Eliminating Duplicates: DISTINCT

The DISTINCT keyword eliminates duplicate rows from the results of a SELECT statement. If you don't specify DISTINCT, you see all rows, including duplicates. For example, if you select all the author IDs in the titleauthor table without DISTINCT, you see the following rows:

SELECT au_id
FROM titleauthor

au_id       
----------- 
172-32-1176 
213-46-8915 
213-46-8915 
238-95-7766 
267-41-2394 
267-41-2394 
274-80-9391 
409-56-7008 
427-17-2319 
472-27-2349 
486-29-1786 
486-29-1786 
648-92-1872 
672-71-3249 
712-45-1867 
722-51-5454 
724-80-9391 
724-80-9391 
756-30-7391 
807-91-6654 
846-92-7186 
899-46-2035 
899-46-2035 
998-72-3567 
998-72-3567 

(25 row(s) affected)

Notice that there are some duplicate listings. With DISTINCT, you can eliminate duplicates and see only the unique author IDs:

SELECT distinct au_id
FROM titleauthor

au_id       
----------- 
172-32-1176 
213-46-8915 
238-95-7766 
267-41-2394 
274-80-9391 
409-56-7008 
427-17-2319 
472-27-2349 
486-29-1786 
648-92-1872 
672-71-3249 
712-45-1867 
722-51-5454 
724-80-9391 
756-30-7391 
807-91-6654 
846-92-7186 
899-46-2035 
998-72-3567 

(19 row(s) affected)

Important The output for statements involving DISTINCT depends on the sort order chosen during installation. For information about the effects of different sort orders, see Microsoft SQL Server Setup.
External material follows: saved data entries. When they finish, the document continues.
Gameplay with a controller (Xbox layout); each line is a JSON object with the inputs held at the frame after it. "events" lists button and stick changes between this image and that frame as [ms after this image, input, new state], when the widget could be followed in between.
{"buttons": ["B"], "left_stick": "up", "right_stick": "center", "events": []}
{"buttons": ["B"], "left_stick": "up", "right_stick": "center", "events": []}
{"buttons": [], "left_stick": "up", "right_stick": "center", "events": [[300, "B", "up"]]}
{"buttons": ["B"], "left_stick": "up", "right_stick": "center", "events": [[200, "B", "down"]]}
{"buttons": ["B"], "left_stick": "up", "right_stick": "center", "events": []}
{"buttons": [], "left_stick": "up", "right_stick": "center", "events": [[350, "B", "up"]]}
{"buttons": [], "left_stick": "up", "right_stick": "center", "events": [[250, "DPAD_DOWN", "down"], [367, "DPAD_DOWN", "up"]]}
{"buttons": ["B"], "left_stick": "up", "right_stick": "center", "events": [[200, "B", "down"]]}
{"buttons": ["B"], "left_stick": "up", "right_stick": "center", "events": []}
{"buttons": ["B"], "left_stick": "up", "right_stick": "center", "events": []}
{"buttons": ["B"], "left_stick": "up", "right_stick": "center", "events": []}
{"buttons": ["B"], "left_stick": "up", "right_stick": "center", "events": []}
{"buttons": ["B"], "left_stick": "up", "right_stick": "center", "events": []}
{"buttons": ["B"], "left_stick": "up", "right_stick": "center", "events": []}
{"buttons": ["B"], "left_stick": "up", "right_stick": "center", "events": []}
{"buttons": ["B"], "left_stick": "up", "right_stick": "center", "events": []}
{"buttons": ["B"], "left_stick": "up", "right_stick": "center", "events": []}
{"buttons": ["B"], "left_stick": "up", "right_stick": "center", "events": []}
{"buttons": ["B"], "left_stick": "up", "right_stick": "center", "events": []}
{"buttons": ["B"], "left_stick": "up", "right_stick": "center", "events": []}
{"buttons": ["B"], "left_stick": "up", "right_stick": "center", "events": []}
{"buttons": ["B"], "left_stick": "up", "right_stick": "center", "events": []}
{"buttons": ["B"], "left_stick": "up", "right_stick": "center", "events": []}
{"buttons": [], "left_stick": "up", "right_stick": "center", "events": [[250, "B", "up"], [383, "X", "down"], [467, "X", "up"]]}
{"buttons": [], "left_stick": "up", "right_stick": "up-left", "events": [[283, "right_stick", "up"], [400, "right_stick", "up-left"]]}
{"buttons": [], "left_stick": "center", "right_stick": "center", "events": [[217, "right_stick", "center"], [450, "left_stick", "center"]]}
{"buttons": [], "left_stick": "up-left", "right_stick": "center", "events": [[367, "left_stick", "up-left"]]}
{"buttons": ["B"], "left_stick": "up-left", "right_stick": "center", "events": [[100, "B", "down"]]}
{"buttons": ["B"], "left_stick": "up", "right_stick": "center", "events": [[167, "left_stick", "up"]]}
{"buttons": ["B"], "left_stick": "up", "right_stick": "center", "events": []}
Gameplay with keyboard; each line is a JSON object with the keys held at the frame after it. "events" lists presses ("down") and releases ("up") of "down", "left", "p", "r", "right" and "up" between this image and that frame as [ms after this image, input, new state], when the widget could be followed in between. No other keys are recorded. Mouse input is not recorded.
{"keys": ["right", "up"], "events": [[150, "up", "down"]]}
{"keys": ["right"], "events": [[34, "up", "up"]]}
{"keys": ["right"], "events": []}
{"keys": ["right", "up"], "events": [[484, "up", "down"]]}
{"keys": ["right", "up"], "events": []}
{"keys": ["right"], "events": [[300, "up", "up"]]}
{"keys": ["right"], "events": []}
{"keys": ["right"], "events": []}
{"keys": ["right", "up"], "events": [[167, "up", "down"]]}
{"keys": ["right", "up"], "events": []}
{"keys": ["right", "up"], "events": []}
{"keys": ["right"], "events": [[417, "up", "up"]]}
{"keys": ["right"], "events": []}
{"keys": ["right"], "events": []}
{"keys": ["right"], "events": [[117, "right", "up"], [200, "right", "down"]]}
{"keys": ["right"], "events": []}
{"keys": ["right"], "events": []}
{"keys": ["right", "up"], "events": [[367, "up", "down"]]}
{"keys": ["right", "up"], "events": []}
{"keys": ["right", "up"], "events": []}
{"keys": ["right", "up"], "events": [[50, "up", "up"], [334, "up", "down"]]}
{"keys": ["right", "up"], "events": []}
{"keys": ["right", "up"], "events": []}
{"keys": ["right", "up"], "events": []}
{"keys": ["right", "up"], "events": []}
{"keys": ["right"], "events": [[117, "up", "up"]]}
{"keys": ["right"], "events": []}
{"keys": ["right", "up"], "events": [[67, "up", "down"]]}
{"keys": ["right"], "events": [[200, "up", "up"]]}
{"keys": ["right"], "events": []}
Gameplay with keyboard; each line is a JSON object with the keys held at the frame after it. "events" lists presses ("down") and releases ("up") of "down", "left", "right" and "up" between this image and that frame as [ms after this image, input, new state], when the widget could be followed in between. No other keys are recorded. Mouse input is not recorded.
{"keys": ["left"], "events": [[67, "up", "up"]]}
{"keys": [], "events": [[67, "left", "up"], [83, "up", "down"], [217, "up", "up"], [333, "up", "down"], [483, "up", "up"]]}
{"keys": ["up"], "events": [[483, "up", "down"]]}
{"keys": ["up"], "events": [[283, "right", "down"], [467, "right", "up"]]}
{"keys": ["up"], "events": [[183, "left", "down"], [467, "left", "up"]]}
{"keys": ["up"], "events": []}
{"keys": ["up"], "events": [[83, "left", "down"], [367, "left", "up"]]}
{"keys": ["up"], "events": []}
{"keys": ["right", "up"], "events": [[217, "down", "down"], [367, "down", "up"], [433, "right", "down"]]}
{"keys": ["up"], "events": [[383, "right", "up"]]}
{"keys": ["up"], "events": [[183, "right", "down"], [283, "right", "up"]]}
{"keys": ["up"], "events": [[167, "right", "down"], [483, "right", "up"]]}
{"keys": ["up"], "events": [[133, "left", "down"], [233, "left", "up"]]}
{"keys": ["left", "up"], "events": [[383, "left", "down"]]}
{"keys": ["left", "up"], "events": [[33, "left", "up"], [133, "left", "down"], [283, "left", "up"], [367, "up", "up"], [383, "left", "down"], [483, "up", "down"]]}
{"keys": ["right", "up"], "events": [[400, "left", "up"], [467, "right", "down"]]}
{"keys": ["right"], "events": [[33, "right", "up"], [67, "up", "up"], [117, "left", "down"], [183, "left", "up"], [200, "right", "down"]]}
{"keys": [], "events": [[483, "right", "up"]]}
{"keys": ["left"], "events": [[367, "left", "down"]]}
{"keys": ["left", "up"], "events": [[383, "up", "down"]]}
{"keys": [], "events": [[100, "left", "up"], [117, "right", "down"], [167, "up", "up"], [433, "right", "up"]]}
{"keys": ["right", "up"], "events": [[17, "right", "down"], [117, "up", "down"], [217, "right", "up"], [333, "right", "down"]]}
For the DISTINCT keyword, null values are considered to be duplicates of each other. When DISTINCT is included in a SELECT statement, only one NULL is returned in the results, no matter how many null values are encountered.

Note For compatibility with other implementations of SQL, the ALL keyword can explicitly ask for all rows. However, there is no need to use ALL because displaying all rows is the default.